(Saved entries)
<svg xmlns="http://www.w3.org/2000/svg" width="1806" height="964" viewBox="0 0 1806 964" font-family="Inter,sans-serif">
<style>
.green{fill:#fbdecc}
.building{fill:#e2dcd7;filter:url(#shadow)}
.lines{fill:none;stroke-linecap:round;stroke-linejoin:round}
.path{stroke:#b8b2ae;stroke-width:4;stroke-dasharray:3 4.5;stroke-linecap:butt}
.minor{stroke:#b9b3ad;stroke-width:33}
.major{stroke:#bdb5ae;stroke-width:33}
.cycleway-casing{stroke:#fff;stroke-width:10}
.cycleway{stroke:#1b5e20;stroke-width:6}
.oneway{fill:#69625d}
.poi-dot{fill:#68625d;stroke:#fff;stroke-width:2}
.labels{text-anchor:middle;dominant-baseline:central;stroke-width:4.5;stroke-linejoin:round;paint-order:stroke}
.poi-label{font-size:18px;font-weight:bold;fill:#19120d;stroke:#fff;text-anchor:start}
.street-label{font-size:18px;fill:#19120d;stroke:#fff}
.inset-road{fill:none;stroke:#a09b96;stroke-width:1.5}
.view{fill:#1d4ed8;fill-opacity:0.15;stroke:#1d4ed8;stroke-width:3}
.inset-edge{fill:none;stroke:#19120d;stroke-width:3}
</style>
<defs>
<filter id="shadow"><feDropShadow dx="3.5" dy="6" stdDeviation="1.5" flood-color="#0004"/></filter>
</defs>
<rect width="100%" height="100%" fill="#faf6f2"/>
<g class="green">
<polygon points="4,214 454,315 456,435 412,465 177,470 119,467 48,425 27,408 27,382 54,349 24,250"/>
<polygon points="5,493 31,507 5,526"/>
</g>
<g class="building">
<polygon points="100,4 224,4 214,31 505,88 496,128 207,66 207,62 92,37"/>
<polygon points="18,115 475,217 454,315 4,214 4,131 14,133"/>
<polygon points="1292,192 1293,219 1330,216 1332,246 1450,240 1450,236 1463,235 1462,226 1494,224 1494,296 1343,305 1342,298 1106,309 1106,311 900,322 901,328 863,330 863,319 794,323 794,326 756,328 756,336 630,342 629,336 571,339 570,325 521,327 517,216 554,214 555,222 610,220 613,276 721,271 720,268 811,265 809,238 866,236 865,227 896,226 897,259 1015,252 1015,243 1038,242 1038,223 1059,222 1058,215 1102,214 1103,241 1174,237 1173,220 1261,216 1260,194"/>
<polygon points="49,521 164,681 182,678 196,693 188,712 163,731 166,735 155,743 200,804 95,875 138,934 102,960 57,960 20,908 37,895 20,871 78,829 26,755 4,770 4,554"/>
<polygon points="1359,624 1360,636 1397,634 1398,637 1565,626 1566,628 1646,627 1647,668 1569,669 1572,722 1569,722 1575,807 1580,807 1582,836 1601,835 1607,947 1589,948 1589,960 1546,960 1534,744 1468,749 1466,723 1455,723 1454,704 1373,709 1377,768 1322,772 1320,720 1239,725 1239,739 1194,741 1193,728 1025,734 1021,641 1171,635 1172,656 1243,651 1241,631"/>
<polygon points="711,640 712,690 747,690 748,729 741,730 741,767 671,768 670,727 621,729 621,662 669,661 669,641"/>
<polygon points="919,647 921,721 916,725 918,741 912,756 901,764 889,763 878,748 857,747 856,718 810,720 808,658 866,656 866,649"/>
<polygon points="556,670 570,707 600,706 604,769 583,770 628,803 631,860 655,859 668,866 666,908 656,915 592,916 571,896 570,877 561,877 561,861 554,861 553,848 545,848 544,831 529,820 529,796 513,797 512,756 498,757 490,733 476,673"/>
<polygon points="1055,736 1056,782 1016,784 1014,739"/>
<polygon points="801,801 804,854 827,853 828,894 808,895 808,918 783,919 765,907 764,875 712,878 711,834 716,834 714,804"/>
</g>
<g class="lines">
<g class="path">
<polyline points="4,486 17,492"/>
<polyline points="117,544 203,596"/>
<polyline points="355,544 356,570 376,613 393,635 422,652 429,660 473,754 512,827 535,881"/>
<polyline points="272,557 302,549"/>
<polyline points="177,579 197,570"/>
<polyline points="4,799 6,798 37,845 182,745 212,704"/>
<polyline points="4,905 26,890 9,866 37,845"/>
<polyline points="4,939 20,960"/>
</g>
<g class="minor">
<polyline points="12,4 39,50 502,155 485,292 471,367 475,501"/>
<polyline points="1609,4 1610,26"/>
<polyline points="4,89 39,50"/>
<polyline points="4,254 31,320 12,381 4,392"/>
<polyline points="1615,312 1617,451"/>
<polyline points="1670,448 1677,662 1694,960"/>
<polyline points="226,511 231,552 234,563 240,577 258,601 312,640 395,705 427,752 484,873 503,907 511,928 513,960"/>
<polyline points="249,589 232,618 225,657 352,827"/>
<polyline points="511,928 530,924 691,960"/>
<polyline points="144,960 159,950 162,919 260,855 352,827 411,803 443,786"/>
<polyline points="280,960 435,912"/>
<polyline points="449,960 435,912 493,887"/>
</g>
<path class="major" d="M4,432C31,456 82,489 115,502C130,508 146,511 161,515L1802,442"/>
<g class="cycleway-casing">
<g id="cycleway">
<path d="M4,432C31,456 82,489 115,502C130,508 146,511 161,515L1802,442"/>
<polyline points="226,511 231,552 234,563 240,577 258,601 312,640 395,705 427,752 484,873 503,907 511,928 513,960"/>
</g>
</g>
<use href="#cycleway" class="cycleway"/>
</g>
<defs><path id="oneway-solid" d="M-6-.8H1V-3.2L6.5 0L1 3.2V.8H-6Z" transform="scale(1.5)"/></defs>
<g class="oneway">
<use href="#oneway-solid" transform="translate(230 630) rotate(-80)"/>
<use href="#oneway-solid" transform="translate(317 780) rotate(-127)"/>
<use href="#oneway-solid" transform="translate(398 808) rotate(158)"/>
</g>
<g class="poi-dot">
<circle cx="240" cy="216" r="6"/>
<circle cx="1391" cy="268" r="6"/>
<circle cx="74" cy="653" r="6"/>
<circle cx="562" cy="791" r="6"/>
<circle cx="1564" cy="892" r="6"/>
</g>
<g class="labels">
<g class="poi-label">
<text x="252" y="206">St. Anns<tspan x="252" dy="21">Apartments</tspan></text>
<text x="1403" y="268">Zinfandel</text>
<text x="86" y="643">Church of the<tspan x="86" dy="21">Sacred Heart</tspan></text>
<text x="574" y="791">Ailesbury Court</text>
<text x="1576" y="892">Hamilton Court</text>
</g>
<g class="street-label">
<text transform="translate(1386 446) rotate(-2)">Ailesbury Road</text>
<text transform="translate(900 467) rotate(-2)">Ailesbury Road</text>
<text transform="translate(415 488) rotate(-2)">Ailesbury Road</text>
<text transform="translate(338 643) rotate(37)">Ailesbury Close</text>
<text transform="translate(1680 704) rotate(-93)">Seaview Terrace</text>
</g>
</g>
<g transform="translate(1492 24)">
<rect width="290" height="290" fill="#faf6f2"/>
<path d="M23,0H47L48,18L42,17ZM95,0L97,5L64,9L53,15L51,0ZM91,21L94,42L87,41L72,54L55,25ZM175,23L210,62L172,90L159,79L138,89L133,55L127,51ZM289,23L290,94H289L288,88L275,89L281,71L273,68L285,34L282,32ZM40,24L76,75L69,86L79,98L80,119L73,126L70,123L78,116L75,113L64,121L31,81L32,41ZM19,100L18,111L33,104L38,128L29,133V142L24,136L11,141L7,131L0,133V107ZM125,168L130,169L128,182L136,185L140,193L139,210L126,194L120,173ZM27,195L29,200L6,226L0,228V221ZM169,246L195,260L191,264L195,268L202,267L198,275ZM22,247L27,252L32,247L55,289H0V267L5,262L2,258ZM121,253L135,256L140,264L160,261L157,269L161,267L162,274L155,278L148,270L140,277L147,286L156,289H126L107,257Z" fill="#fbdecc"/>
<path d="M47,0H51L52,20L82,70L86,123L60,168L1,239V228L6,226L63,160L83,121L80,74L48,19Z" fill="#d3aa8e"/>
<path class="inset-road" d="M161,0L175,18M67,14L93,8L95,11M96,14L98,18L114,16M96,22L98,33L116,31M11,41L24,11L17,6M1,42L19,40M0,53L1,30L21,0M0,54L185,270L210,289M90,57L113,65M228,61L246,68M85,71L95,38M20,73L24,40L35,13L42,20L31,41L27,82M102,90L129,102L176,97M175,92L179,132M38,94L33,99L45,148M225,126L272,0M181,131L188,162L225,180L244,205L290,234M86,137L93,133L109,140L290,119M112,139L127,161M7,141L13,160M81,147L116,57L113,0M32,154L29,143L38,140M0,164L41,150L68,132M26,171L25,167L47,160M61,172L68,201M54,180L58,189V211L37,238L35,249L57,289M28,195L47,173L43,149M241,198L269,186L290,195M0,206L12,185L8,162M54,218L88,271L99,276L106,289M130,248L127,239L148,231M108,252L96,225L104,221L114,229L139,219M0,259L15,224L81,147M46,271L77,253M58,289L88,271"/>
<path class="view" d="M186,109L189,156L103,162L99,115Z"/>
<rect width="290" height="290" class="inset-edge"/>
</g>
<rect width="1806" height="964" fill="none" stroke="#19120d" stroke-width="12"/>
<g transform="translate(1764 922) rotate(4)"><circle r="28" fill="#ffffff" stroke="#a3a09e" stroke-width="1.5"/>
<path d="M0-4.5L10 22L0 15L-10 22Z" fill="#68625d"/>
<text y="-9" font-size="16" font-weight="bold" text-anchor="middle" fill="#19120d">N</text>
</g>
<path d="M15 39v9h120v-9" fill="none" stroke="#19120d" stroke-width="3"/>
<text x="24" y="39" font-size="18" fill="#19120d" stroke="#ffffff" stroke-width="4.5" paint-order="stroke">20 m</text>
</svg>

■ **WHAT YOU ARE ASKED TO DO**
Once you have identified the lines above that contain "linejoin", copy each of them.

■ **TASK OUTPUT**
.lines{fill:none;stroke-linecap:round;stroke-linejoin:round}
.labels{text-anchor:middle;dominant-baseline:central;stroke-width:4.5;stroke-linejoin:round;paint-order:stroke}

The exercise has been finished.